═════ GIVEN RECORDS ═════

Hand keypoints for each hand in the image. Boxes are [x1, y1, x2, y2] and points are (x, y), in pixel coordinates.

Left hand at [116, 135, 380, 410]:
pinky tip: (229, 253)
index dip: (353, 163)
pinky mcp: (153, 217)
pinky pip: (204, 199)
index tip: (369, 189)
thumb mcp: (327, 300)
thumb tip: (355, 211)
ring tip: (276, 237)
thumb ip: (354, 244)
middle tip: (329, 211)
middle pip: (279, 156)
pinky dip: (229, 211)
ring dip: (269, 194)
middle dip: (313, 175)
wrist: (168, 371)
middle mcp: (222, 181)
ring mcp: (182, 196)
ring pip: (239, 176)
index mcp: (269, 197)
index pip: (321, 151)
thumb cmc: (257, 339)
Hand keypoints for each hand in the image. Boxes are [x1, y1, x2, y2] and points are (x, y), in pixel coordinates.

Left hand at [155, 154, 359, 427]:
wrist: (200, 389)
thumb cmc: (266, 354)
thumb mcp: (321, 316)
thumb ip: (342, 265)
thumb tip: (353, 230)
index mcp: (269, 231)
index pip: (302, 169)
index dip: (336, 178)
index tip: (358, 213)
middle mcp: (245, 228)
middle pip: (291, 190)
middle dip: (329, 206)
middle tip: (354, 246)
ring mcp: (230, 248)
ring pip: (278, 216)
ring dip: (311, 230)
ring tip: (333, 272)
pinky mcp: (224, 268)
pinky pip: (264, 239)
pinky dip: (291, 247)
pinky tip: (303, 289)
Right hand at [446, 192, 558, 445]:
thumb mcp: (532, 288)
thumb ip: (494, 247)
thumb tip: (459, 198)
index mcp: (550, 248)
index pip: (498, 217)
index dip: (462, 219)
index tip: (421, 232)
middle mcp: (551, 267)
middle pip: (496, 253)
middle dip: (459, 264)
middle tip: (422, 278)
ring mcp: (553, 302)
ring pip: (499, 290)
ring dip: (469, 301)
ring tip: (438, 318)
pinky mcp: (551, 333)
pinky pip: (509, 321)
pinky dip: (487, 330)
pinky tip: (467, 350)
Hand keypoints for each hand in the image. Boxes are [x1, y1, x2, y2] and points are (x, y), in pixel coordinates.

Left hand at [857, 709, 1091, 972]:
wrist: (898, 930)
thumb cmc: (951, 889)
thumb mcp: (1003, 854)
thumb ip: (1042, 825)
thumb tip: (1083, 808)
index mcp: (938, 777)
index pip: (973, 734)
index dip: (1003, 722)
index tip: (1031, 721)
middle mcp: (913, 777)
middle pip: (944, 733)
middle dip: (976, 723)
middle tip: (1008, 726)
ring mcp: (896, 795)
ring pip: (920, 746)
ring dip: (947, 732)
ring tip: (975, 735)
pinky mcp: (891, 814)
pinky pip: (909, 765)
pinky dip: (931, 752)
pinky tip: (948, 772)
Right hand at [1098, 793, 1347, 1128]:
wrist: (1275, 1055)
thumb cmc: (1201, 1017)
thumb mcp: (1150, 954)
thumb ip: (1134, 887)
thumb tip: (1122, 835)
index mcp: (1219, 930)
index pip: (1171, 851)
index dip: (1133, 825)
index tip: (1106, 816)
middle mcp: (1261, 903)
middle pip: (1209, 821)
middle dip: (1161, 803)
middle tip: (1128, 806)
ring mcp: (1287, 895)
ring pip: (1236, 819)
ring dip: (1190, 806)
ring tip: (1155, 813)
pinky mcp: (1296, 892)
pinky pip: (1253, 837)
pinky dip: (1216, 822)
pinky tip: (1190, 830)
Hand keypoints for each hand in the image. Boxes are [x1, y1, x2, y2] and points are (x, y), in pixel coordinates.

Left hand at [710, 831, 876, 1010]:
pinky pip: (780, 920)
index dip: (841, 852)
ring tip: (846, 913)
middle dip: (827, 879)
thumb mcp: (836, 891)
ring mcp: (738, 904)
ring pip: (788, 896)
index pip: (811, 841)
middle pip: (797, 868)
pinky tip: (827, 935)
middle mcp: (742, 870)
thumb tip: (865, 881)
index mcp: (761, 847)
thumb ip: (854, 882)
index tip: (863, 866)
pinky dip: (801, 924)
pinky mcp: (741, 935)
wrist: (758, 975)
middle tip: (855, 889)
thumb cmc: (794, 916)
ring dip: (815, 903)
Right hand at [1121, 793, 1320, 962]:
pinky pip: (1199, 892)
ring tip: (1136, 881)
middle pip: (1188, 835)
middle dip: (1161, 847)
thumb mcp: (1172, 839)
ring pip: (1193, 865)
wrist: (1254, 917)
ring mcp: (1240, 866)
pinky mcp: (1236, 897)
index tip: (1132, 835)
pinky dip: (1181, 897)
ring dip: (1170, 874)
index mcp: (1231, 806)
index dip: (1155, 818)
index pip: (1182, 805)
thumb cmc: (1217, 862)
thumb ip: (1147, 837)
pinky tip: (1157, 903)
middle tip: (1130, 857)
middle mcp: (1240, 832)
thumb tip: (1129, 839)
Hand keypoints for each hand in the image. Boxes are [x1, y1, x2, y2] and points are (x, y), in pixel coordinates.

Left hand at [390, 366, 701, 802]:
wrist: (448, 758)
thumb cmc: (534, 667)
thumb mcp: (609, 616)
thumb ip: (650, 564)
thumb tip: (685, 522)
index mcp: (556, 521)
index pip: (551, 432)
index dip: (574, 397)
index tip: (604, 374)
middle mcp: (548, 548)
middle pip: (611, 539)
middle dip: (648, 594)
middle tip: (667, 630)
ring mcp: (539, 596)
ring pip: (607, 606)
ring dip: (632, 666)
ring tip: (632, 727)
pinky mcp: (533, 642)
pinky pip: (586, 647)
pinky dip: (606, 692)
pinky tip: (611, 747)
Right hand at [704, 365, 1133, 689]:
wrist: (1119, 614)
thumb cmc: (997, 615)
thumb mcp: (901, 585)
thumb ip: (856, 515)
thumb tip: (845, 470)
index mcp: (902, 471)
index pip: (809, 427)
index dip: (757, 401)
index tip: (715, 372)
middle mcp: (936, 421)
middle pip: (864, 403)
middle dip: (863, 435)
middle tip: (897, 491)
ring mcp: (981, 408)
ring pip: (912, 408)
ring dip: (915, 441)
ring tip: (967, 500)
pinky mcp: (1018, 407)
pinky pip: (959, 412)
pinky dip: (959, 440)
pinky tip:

═════

→ WHAT TO WORK ON:
What should be returned is the run of lines from the first line of the material through the line containing "wrist: (168, 371)", exact and inclusive, and nothing else.

→ SOLUTION FOR THIS EXERCISE:
Hand keypoints for each hand in the image. Boxes are [x1, y1, x2, y2] and points are (x, y), in pixel coordinates.

Left hand at [116, 135, 380, 410]:
pinky tip: (229, 253)
index dip: (353, 163)
pinky mcp: (153, 217)
pinky pip: (204, 199)
index tip: (369, 189)
thumb mcp: (327, 300)
thumb tip: (355, 211)
ring tip: (276, 237)
thumb ip: (354, 244)
middle tip: (329, 211)
middle pip: (279, 156)
pinky dip: (229, 211)
ring dip: (269, 194)
middle dip: (313, 175)
wrist: (168, 371)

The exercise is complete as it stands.